The flight of wealth coincides with fierce debate in which Mr Hollande and ministers passionately defend their policies as critics portray France and its economic management - or, as they would have it, mismanagement - as central to the euro crisis.

Prominent socialists have reacted angrily to a cover story in The Economist likening the French economy to a time bomb.

The prime minister, Jean-Marc Ayrault, said that France was "not at all impressed" and the Hollande-supporting daily newspaper Libération ran a sequence of past covers of The Economist critical of French politics.

One showed the former British conservative prime minister Margaret Thatcher in 2006 with the slogan "What France needs". This year, "the rather dangerous Mr Hollande" was depicted on the eve of his election as a slightly shifty figure emerging from behind the French tricolour.

The response of those who wish the new president well is understandable.

Even before the new controversy, Jacques Reland, the pro-Hollande head of European research at the Global Policy Institute in Paris, had told The National overseas criticism of French economic performance was "wildly exaggerated".

Now, describing the report as "ridiculous", he adds: "It confirms what I think. The forces of social regression are at work in UK as well as Germany. [Mr] Hollande is right not to want to throw out the baby with the bath water."

Mr Hollande is in combative mood. "I know some bosses want to leave the country, because they've made their fortunes or wish to pass on their assets to their children, avoiding certain obligations," he told the left-of-centre news magazine Le Nouvel Observateur. "But the real entrepreneurs, those who are part of the action, remain in France. These are the patriots. I know we are asking them to make an effort and they accept it."

Among those who share his assessment of France's problems, and the correct remedies, there is scorn for what Le Nouvel Observateur called the "anti-Hollande crusade" mounted by opponents even in France.

"For the health of democracy, we need intelligent opposition to socialism," wrote , Laurent Joffrin, the paper's editorial director. "Instead, we hear only that which is derogatory, inconsistent and ridiculous."

But beyond party squabbling, it is clear some of France's better-off have no desire to see the socialist experiment through.

According to Mr Hollande's critics, wealth creators whose financial clout and enterprise make them a potential source of new employment, will increasingly feel they are being driven out by a harsh fiscal climate.

The president promises to keep the 75 per cent upper rate for no more than two years.

But back on the Franco-Belgian border, one in four of Néchin's population of about 2,000 is already French. High-profile residents include members of the Mulliez family, the owners of the Auchan supermarket chain.

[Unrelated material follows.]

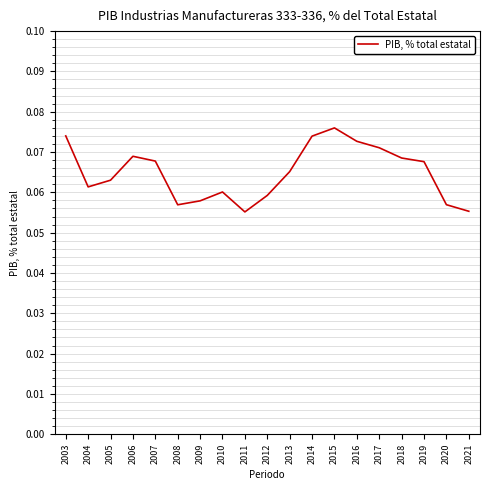

Between 2013 and 2011, which is larger?

2013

The actor Gérard Depardieu, who has starred in scores of films in a career spanning more than 40 years, is reported by the Belgian press to be on the point of completing the purchase of a mansion in Néchin for €520,000. Depardieu, who grew up in a poor family and was a delinquent truant in his early teens, supported Mr Hollande's centre-right predecessor, Nicolas Sarkozy. He has not commented on the Belgian link but news of his gesture, if correct, speaks volumes.

Europe's richest man, Bernard Arnaud, the French head of the luxury goods empire LVMH, has applied for Belgian nationality. He insists he will continue to meet his tax commitments in France but it is fair to say that pledge has, to an extent, fallen on deaf ears.

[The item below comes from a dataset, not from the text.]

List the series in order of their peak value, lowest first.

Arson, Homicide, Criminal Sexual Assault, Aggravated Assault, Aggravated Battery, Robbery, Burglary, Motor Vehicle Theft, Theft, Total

Perhaps to his own dismay, the attitude of Mr Hollande may have been summed up for France's moneyed minority by an incautious remark, caught on television before the presidential elections, that he disliked the rich.

The response of the affluent - and conservatives more generally - is encapsulated in a statement by François Fillon, the former prime minister, deriding the proposed tax regime that spurred Mr Arnaud's wish to acquire Belgian nationality.

"When you take stupid decisions, you get these terrible results," he said.

"The chief of one of the best companies in the world, who symbolises French know-how and success, known throughout the world, has been prompted to change his nationality because of the fiscal policy which is being applied in our country."